Ci sono alcuni aspetti particolarmente delicati che la progettazione sociotecnica di un ambiente online per la democrazia digitale pone.
Una di questi è l’ownership: di chi è l’ambiente su cui avviene il processo? E chi accede al codice, all’algoritmo? C’è differenza se questi processi vengono fatti su spazi di proprietà pubblica, di proprietà del decisore o di proprietà di terze parti o di proprietà privata
Un ulteriore tema in gioco è la modalità di identificazione dei partecipanti, (legato al tema dell’identità digitale). Che livello di sicurezza di identificazione esige il nostro processo? Possiamo tollerare che le persone partecipino con identità diverse? Quali dati ci servono e siamo disposti a chiedere ai nostri partecipanti? Infine, quali politiche di moderazione, accesso e gestione dei contenuti è meglio adottare per il processo. I dati e i contenuti prodotti e condivisi dai partecipanti possono essere cancellati? O modificati? Fino a quando? Chi ha acceso ai contenuti? Chi vede cosa?
La definizione di tutti questi aspetti, così come la definizione dei ruoli e dei “permessi” di operare a diversi livelli nell’ambiente digitale deve riflettere un preciso “progetto” socio-tecnico del processo.
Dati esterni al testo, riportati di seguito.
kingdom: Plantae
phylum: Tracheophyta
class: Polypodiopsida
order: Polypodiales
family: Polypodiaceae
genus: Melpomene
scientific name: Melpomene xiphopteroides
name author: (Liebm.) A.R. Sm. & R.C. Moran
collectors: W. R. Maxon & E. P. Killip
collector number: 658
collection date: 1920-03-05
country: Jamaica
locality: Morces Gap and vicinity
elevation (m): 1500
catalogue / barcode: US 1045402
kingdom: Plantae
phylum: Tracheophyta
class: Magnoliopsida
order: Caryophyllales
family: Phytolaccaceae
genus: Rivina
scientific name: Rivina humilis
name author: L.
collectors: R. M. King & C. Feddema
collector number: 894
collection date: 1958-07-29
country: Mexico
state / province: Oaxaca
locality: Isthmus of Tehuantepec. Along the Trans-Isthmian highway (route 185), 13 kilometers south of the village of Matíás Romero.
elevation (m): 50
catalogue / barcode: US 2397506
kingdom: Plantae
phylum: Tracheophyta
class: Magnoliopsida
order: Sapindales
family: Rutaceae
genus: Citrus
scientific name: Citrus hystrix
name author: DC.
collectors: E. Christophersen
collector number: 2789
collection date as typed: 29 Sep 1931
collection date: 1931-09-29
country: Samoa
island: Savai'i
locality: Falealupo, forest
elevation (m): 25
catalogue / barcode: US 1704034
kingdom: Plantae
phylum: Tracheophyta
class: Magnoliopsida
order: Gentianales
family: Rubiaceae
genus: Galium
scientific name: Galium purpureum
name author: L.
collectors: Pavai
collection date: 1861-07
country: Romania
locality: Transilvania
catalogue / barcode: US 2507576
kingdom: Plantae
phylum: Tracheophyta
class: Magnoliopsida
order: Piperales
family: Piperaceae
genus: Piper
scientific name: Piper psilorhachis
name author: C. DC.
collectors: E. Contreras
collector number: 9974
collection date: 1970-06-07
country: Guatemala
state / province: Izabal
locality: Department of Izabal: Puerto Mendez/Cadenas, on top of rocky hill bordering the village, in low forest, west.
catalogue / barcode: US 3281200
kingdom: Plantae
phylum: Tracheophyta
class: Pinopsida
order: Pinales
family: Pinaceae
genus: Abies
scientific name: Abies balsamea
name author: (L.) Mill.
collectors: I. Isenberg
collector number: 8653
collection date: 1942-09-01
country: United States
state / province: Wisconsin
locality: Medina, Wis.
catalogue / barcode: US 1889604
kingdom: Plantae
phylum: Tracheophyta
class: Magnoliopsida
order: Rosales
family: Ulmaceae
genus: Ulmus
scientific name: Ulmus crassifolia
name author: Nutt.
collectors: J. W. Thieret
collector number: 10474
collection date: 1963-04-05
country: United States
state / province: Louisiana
Sono scelte delicate di cui i partecipanti all’ambiente devono essere esplicitamente resi consapevoli, attraverso una comunicazione trasparente, un vero e proprio “patto” da sottoscrivere, ad esempio, al momento, della registrazione. Questa sottoscrizione assume una forma un po’ diversa dalla semplice accettazione dei “termini di uso” o “termini del servizio” che siamo abituati a vedere nei contratti di attivazione di app o servizi social. Si tratta davvero di un “patto di partecipazione”, di condivisione delle regole del gioco democratico.